One HEAT Minute: Episode #126 - NILES SCHWARTZ (AUTHOR OF "OFF THE MAP: FREEDOM CONTROL AND THE FUTURE IN MICHAEL MANN'S PUBLIC ENEMIES" & CONTRIBUTOR TO SLANT MAGAZINE )
ONE HEAT MINUTE is the podcast examining Michael Mann's 1995 "sea of unquantifiable connections" HEAT, minute by minute. It's the 126th minute (2:05:00 -2:06:00) - host Blake Howard joins Mann aficionado and author of the phenomenal analysis "Off the Map: Freedom, Control, and the Future in Michael Mann’s Public Enemies," Mr Niles Schwartz. Blake talks with Niles about what it's like to have a bank robber in the family and so much more. This shit sells itself.

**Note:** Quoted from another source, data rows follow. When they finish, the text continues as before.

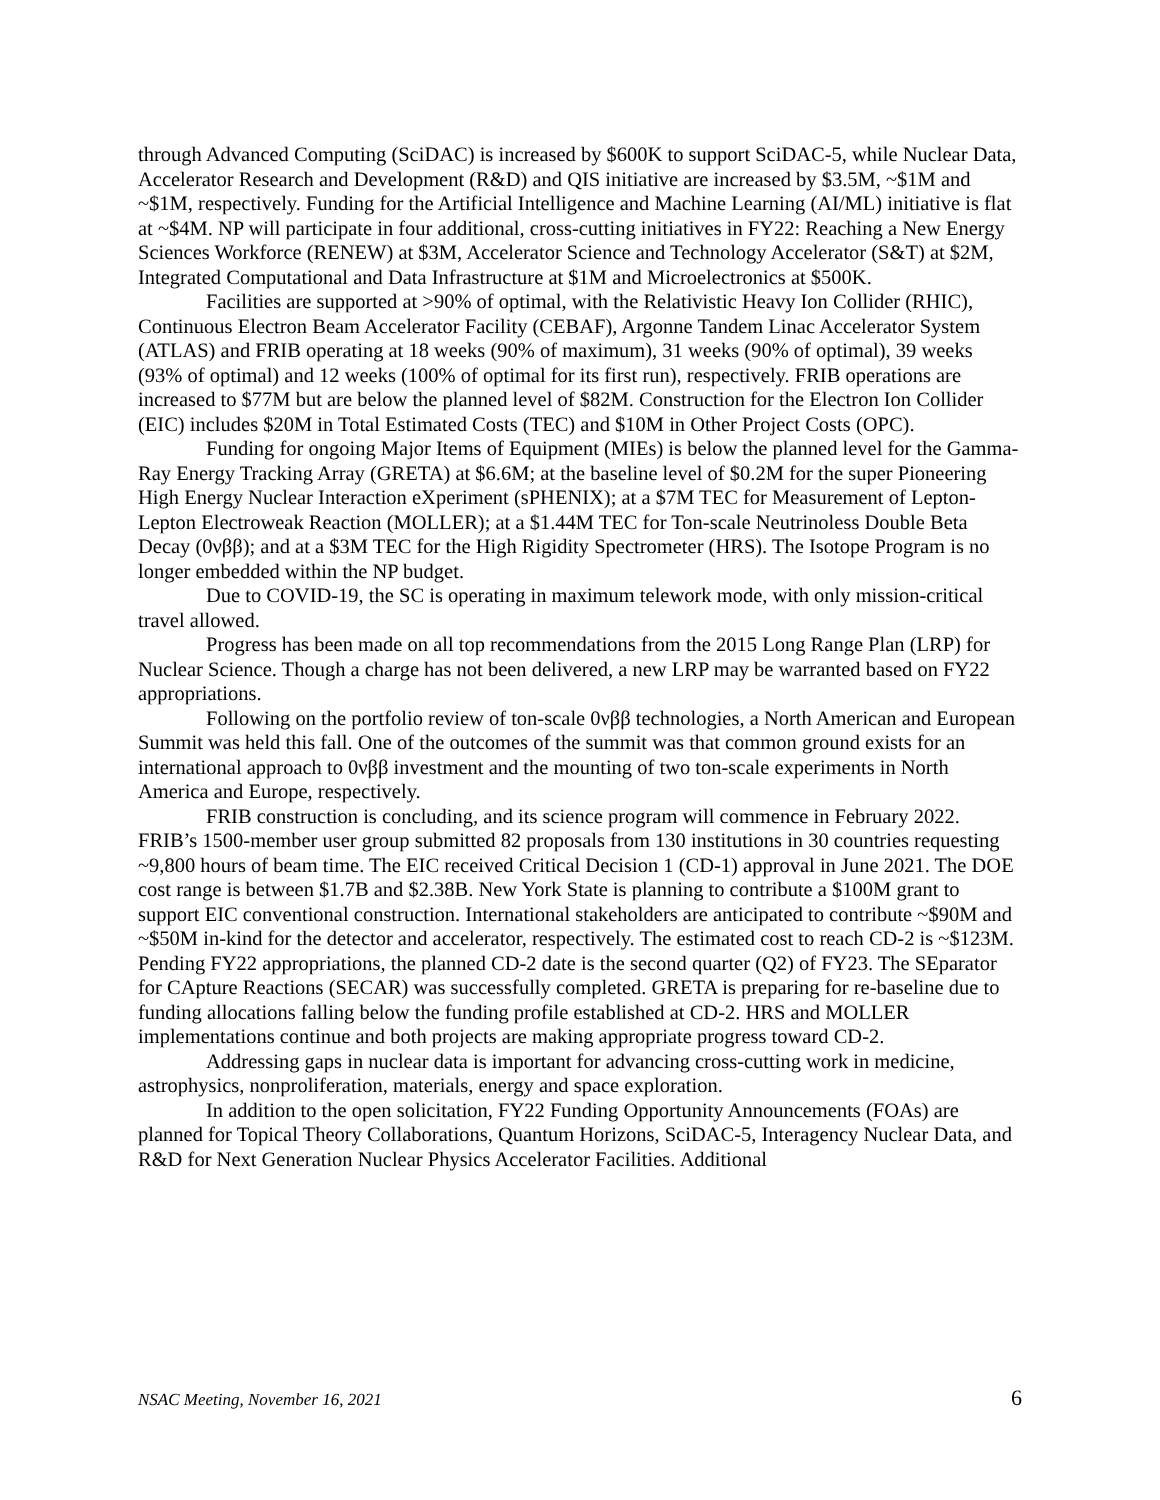through Advanced Computing (SciDAC) is increased by $600K to support SciDAC-5, while Nuclear Data, Accelerator Research and Development (R&D) and QIS initiative are increased by $3.5M, ~$1M and ~$1M, respectively. Funding for the Artificial Intelligence and Machine Learning (AI/ML) initiative is flat at ~$4M. NP will participate in four additional, cross-cutting initiatives in FY22: Reaching a New Energy Sciences Workforce (RENEW) at $3M, Accelerator Science and Technology Accelerator (S&T) at $2M, Integrated Computational and Data Infrastructure at $1M and Microelectronics at $500K.
Facilities are supported at >90% of optimal, with the Relativistic Heavy Ion Collider (RHIC), Continuous Electron Beam Accelerator Facility (CEBAF), Argonne Tandem Linac Accelerator System (ATLAS) and FRIB operating at 18 weeks (90% of maximum), 31 weeks (90% of optimal), 39 weeks (93% of optimal) and 12 weeks (100% of optimal for its first run), respectively. FRIB operations are increased to $77M but are below the planned level of $82M. Construction for the Electron Ion Collider (EIC) includes $20M in Total Estimated Costs (TEC) and $10M in Other Project Costs (OPC).
Funding for ongoing Major Items of Equipment (MIEs) is below the planned level for the Gamma-Ray Energy Tracking Array (GRETA) at $6.6M; at the baseline level of $0.2M for the super Pioneering High Energy Nuclear Interaction eXperiment (sPHENIX); at a $7M TEC for Measurement of Lepton-Lepton Electroweak Reaction (MOLLER); at a $1.44M TEC for Ton-scale Neutrinoless Double Beta Decay (0νββ); and at a $3M TEC for the High Rigidity Spectrometer (HRS). The Isotope Program is no longer embedded within the NP budget.
Due to COVID-19, the SC is operating in maximum telework mode, with only mission-critical travel allowed.
Progress has been made on all top recommendations from the 2015 Long Range Plan (LRP) for Nuclear Science. Though a charge has not been delivered, a new LRP may be warranted based on FY22 appropriations.
Following on the portfolio review of ton-scale 0νββ technologies, a North American and European Summit was held this fall. One of the outcomes of the summit was that common ground exists for an international approach to 0νββ investment and the mounting of two ton-scale experiments in North America and Europe, respectively.
FRIB construction is concluding, and its science program will commence in February 2022. FRIB’s 1500-member user group submitted 82 proposals from 130 institutions in 30 countries requesting ~9,800 hours of beam time. The EIC received Critical Decision 1 (CD-1) approval in June 2021. The DOE cost range is between $1.7B and $2.38B. New York State is planning to contribute a $100M grant to support EIC conventional construction. International stakeholders are anticipated to contribute ~$90M and ~$50M in-kind for the detector and accelerator, respectively. The estimated cost to reach CD-2 is ~$123M. Pending FY22 appropriations, the planned CD-2 date is the second quarter (Q2) of FY23. The SEparator for CApture Reactions (SECAR) was successfully completed. GRETA is preparing for re-baseline due to funding allocations falling below the funding profile established at CD-2. HRS and MOLLER implementations continue and both projects are making appropriate progress toward CD-2.
Addressing gaps in nuclear data is important for advancing cross-cutting work in medicine, astrophysics, nonproliferation, materials, energy and space exploration.
In addition to the open solicitation, FY22 Funding Opportunity Announcements (FOAs) are planned for Topical Theory Collaborations, Quantum Horizons, SciDAC-5, Interagency Nuclear Data, and R&D for Next Generation Nuclear Physics Accelerator Facilities. Additional
NSAC Meeting, November 16, 2021 6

Buy NIles' excellent novel here.
Synopsis: A motion picture chronicling the last adventures of bank robber John Dillinger (Johnny Depp), Public Enemies was met with much bafflement upon its 2009 release. Director Michael Mann’s terse storytelling and unorthodox use of high-definition digital cameras challenged viewers’ familiarity with Hollywood’s historical gangland elegance while highlighting Public Enemies’ own place in a medium—and culture—undergoing sweeping technological change. In Off the Map, Niles Schwartz immerses us in Mann’s representation of Dillinger, a subject increasingly aware of his own role as a romanticized frontier folk hero, in flight from an enveloping bureaucratic system. The cultural issues of Dillinger’s 1930s anticipate the 21st century watershed moment for the moving image, as our relationship with the pictures surrounding us increasingly affects our own sense of identity, historical truth, and means of relating to each other. Mann’s follow-up, the hacker thriller Blackhat (2015), reflects a world where Public Enemies’ abstract surveillance state has since colonized the firmament of our everyday lives. Yet in this virtual labyrinth of surplus images, cinema may inwardly illuminate a transformative path for us. Off the Map places Mann’s late works in deep focus, exploring our present relationship to cinema on a backdrop that swings from the blockbuster spectacle of Avatar to the curious intimacy of Moonrise Kingdom, ultimately suggesting the mysterious space between the viewer and the screen may yet become a sanctuary of deep spiritual reflection.